Accessing the output parameters with no inputs simply returns the original input specification. Thus, when you invoke these parameters with no inputs, they behave like simple properties and allow you to test the data type (double vs. function, or equivalently, static vs. dynamic) of the original input specification. This is useful for validating and designing methods.

When you invoke these parameters with inputs, they behave like functions, giving the impression of dynamic behavior. The parameters accept the observation time t and a state vector Xt, and return an array of appropriate dimension. Even if you originally specified an input as an array, `gbm` treats it as a static function of time and state, by that means guaranteeing that all parameters are accessible by the same interface.

## References

[1] Aït-Sahalia, Yacine. “Testing Continuous-Time Models of the Spot Interest Rate.” Review of Financial Studies, vol. 9, no. 2, Apr. 1996, pp. 385–426.

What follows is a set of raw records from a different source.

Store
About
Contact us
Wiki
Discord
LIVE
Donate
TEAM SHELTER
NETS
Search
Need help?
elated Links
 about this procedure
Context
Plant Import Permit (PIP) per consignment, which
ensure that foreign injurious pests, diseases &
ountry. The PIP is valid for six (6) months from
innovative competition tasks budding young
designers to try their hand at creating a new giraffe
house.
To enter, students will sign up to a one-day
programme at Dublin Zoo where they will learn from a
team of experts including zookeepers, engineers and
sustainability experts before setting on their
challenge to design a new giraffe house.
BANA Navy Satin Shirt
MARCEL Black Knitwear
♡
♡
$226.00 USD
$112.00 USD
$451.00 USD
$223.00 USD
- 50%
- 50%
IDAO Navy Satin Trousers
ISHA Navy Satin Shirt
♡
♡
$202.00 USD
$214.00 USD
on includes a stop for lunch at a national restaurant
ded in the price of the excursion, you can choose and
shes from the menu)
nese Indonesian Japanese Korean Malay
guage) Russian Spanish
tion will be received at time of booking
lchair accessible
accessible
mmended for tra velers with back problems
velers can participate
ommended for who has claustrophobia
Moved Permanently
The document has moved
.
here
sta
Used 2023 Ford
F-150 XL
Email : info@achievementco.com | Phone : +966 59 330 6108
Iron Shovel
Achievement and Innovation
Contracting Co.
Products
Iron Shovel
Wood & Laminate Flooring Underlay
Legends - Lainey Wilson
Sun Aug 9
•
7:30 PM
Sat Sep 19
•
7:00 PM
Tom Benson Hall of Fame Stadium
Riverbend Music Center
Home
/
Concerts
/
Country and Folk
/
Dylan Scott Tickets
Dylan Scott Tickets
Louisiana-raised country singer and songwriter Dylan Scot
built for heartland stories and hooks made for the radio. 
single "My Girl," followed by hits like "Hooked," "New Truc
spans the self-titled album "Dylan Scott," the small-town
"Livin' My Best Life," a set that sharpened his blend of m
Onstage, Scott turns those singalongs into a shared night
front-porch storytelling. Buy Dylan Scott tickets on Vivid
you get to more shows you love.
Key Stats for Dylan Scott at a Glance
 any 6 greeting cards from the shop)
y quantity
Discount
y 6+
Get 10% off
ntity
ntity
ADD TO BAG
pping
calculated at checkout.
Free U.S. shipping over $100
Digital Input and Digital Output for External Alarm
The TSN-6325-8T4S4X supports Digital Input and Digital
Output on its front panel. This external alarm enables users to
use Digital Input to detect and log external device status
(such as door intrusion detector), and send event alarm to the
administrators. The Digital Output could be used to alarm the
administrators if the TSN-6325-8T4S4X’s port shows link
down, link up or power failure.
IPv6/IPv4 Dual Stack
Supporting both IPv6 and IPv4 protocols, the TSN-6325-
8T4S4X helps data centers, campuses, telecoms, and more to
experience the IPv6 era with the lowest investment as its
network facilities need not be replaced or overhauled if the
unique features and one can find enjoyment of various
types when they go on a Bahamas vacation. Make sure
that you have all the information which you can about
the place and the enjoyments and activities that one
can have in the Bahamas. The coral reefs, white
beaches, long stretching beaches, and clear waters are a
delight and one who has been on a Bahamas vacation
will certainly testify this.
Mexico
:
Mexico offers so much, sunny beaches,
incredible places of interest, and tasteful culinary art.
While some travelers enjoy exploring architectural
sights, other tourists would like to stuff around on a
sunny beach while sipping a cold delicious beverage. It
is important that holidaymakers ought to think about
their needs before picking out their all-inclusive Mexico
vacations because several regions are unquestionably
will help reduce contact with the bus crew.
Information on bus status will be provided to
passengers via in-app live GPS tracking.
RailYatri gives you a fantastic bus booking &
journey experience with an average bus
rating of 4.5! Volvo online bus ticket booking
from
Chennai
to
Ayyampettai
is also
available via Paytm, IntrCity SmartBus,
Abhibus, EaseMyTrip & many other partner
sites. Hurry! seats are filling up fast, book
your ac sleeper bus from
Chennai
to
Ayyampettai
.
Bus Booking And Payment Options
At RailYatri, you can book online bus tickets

[2] Aït-Sahalia, Yacine. “Transition Densities for Interest Rate and Other Nonlinear Diffusions.” The Journal of Finance, vol. 54, no. 4, Aug. 1999, pp. 1361–95.

[3] Glasserman, Paul. Monte Carlo Methods in Financial Engineering. Springer, 2004.

[4] Hull, John. Options, Futures and Other Derivatives. 7th ed, Prentice Hall, 2009.

[5] Johnson, Norman Lloyd, et al. Continuous Univariate Distributions. 2nd ed, Wiley, 1994.

[6] Shreve, Steven E. Stochastic Calculus for Finance. Springer, 2004.